An AASHTO Center of Excellence is scheduled to open in Transportation Department headquarters next year. The modernized space will be a collaborative area desig...

The Build America Transportation and Investment Center will have a new home next year. A state-of-the-art facility is scheduled to open in DoT headquarters fall of 2016. Andrew Right, BATIC’s executive director, said the BATIC Institute will have a dedicated, modernized space with updated design features, cutting edge technology and collaborative areas designed to foster the one-stop-shop concept that BATIC embodies as a core principle.

“We are an interactive experience,” Right said. “It’s tailored for each specific project.”

On July 17, 2014, President Barack Obama announced a governmentwide initiative to increase infrastructure investment and economic growth.

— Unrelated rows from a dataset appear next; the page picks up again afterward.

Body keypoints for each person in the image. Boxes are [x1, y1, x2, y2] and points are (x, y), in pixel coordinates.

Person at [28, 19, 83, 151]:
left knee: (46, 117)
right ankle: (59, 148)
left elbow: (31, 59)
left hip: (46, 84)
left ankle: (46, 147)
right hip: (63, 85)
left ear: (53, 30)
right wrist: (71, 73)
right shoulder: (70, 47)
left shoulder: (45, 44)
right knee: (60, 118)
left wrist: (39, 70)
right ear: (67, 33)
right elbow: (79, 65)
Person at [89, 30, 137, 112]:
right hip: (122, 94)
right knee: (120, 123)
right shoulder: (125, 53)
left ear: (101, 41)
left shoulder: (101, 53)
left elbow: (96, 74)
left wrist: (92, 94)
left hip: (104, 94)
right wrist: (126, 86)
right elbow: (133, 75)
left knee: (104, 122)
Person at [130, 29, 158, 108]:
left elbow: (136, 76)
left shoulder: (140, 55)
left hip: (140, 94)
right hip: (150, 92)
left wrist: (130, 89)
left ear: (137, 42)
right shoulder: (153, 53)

BATIC was launched under that initiative to engage state and local governments and private sector investors to encourage collaboration, expand the market for public-private partnerships, and make better use of federal credit programs.

“Starting with the transportation sector, the initiative was really supposed to harness the potential of private capital to complement government funding,” Right said. “After that went through for the first year and we started to see some of the effects of even more of an informal program than it started out as, the department decided to formalize the Build America Transportation Investment Center within DoT and really institutionalize some of the progress we were making with the focus on what we call ‘Expand, Innovate and Deliver,’ which is to expand access to the federal credit programs, innovate new ways to get some of these large scale projects done. We think of these as new technology, whether they be interesting ways of pursuing the environmental permitting, interesting ways of looking at finance approaches, and then deliver these projects as quickly as possible.”

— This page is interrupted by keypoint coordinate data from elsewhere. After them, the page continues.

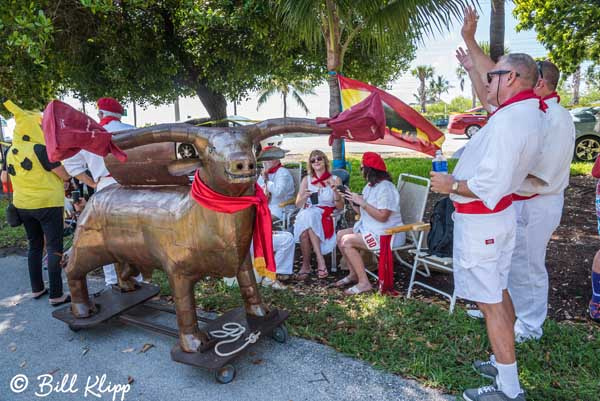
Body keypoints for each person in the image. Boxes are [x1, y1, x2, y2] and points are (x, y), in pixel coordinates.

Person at [431, 50, 545, 400]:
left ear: (511, 78)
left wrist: (451, 186)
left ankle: (509, 390)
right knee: (499, 291)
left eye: (494, 75)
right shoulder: (524, 112)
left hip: (484, 224)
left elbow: (489, 185)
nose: (488, 80)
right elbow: (488, 99)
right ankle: (503, 361)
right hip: (498, 221)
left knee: (490, 303)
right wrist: (471, 67)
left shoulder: (511, 121)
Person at [459, 7, 576, 342]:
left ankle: (530, 324)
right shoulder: (527, 110)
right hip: (517, 198)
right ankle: (502, 310)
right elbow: (490, 91)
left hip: (538, 201)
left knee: (529, 265)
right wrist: (470, 52)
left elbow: (541, 173)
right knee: (509, 261)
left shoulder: (554, 117)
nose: (502, 82)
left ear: (537, 82)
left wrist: (499, 181)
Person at [1, 100, 71, 306]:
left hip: (23, 205)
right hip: (48, 204)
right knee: (54, 246)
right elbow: (64, 175)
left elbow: (4, 178)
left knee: (34, 245)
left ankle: (37, 289)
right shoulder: (41, 149)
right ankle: (56, 294)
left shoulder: (9, 151)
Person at [63, 97, 139, 287]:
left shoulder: (90, 135)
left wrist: (93, 183)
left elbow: (71, 165)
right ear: (119, 115)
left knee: (104, 238)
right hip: (132, 188)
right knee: (133, 235)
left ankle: (112, 281)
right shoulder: (132, 129)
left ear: (100, 114)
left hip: (104, 190)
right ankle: (136, 278)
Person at [335, 152, 405, 295]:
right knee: (340, 235)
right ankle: (353, 273)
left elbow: (383, 217)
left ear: (369, 170)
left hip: (387, 234)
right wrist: (351, 199)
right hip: (372, 228)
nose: (361, 172)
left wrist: (363, 203)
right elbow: (364, 213)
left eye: (362, 169)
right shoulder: (370, 186)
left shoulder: (386, 188)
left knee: (346, 241)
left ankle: (364, 283)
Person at [293, 150, 343, 280]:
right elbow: (298, 204)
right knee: (309, 216)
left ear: (325, 160)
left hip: (327, 215)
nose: (316, 162)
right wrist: (304, 196)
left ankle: (306, 265)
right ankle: (318, 262)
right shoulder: (306, 180)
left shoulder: (335, 180)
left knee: (307, 224)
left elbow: (341, 207)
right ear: (310, 164)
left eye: (319, 158)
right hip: (309, 211)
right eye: (313, 160)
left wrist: (335, 192)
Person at [256, 146, 296, 221]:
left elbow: (278, 193)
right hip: (267, 206)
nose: (265, 162)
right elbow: (257, 189)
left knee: (258, 221)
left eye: (268, 159)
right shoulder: (266, 172)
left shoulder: (282, 172)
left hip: (281, 208)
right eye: (264, 159)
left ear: (277, 159)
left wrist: (266, 181)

Right said BATIC is intervening earlier in project lifecycles, actively helping sponsors navigate and accelerate the often complex permitting and procedural requirements.

But no situation is the same.

“We have to be prepared to deal with a variety of different requests and ways that we can be helpful,” he said. “One of the unique things that we’re going to be doing here [is] not just providing value in terms of making things more efficient in the process but also really giving each project sponsor that comes into the BATIC a single point of contact to navigate the entire process that’s going on — from thinking about public private partnerships (P3s) to thinking about their projects to getting technical assistance to getting environmental assistance, all the way to applying for a credit program.”

One of the options the center helps stakeholders consider is public-private partnerships. P3s are contracts between a public agency and a private sector entity that allow for greater private sector participation in transportation projects. Right said roughly two-thirds of states currently have P3 enabling legislation.

“We tend to think they’re incredibly positive things to do but they may not be appropriate in each specific instance,” he said. “You gotta do one or two and get comfortable with it.”

A common misconception about P3s is that they solve the funding gap, Right said.

“They don’t really solve the funding gap, because if you use someone else’s money to build something you’re going to ultimately have to pay them back,” he said. “I think of them more as a financing mechanism and a procurement mechanism.”

He said it really boils downs to risk allocation and making sure that the party best equipped to deal with the risk is bearing that risk.

“That’s why there are times when they don’t work. If there is uncertainty about a project the private sector is often not the greatest to do that because the private sector will price in that uncertainty,” Right said. “In general, P3s have been very effective ways to not only get a lower cost up front but get a total lower lifecycle cost.”

Right said BATIC helped get a package of 600 bridges in Pennsylvania replaced through a P3 procurement.

“The unique thing was figuring out which of them could be accelerated through the right environmental approvals, figuring out how to bid off these different things,” Right said. “That was something that hadn’t been done.”

“We’re still refining and we may be at BATIC 3.0 by January and 4.0 by the summer,” he said.  “We’re going to continue to refine this process until we think we get it right and more efficient. Part of that may be scaling up the number of people that are dedicated to the effort. If we can make better use of existing resources we’ll do that as well.”